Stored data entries
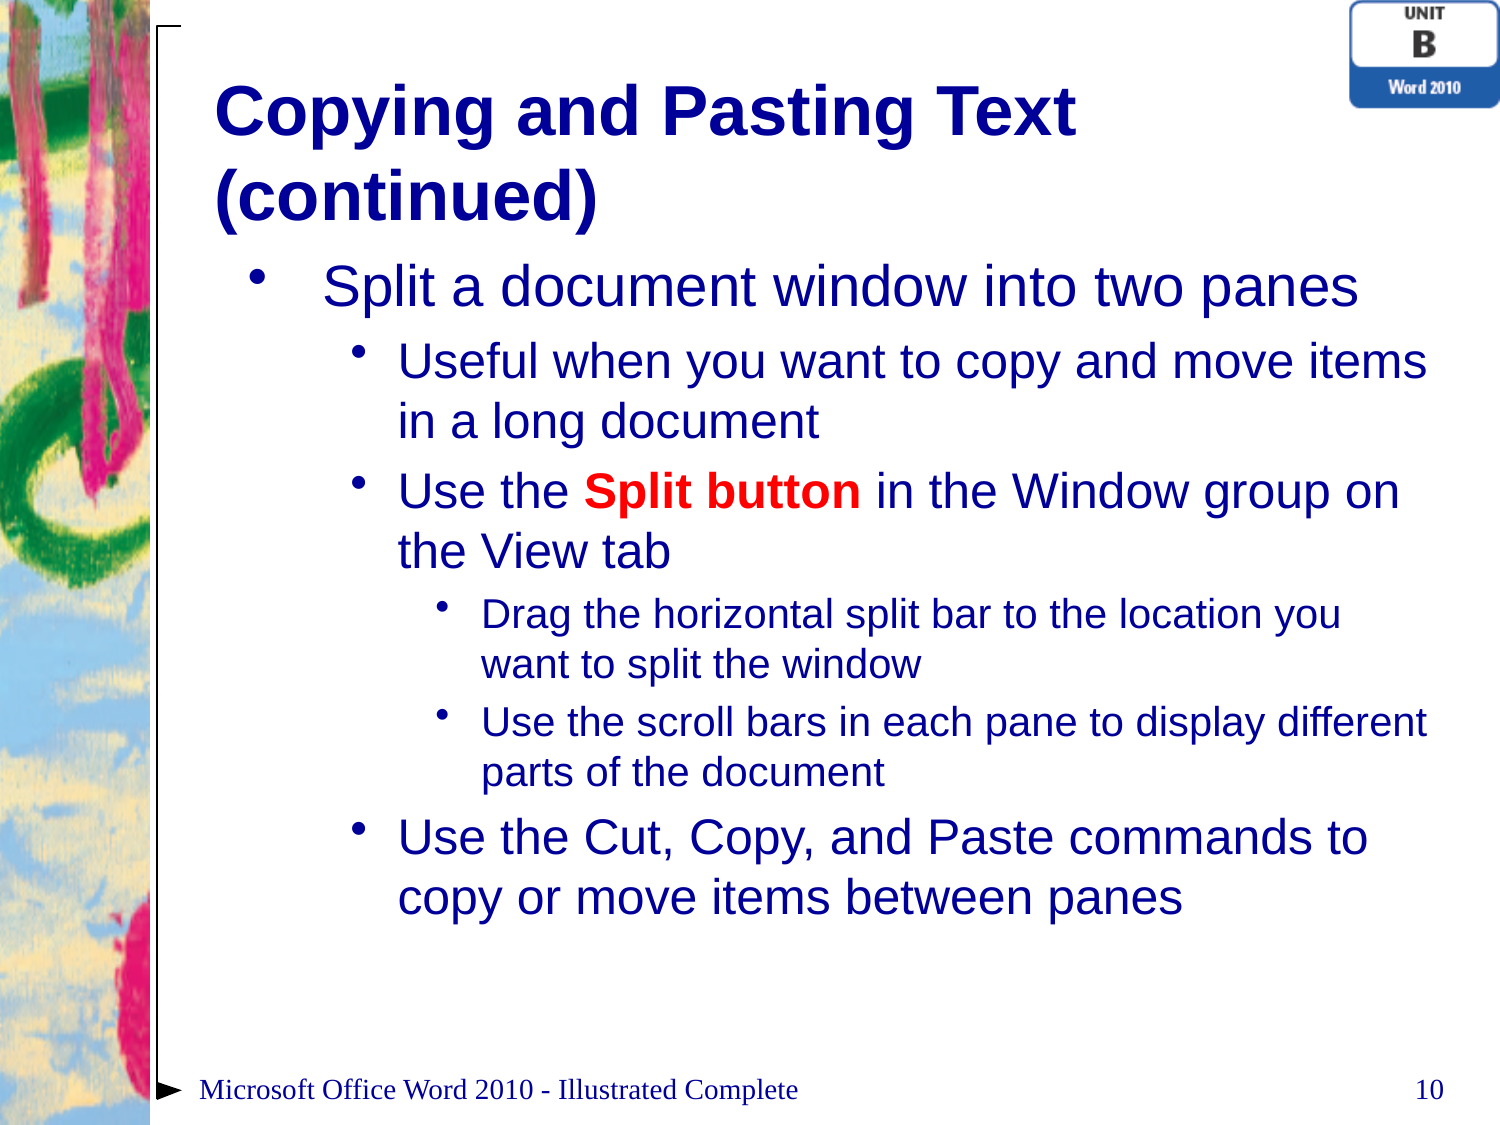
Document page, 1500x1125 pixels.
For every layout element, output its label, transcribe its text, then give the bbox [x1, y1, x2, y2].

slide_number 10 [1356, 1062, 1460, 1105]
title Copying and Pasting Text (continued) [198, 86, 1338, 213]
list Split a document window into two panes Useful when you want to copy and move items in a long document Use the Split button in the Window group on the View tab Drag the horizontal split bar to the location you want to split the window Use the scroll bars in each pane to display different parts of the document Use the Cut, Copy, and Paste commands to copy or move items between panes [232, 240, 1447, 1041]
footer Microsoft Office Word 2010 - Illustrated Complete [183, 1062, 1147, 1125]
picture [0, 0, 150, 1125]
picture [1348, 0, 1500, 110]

● What you have to do
With the pictures omitted, print each line of the data above precisely as given.

● Output for this task
Document page, 1500x1125 pixels.
For every layout element, output its label, transcribe its text, then give the bbox [x1, y1, x2, y2].

slide_number 10 [1356, 1062, 1460, 1105]
title Copying and Pasting Text (continued) [198, 86, 1338, 213]
list Split a document window into two panes Useful when you want to copy and move items in a long document Use the Split button in the Window group on the View tab Drag the horizontal split bar to the location you want to split the window Use the scroll bars in each pane to display different parts of the document Use the Cut, Copy, and Paste commands to copy or move items between panes [232, 240, 1447, 1041]
footer Microsoft Office Word 2010 - Illustrated Complete [183, 1062, 1147, 1125]
picture [0, 0, 150, 1125]
picture [1348, 0, 1500, 110]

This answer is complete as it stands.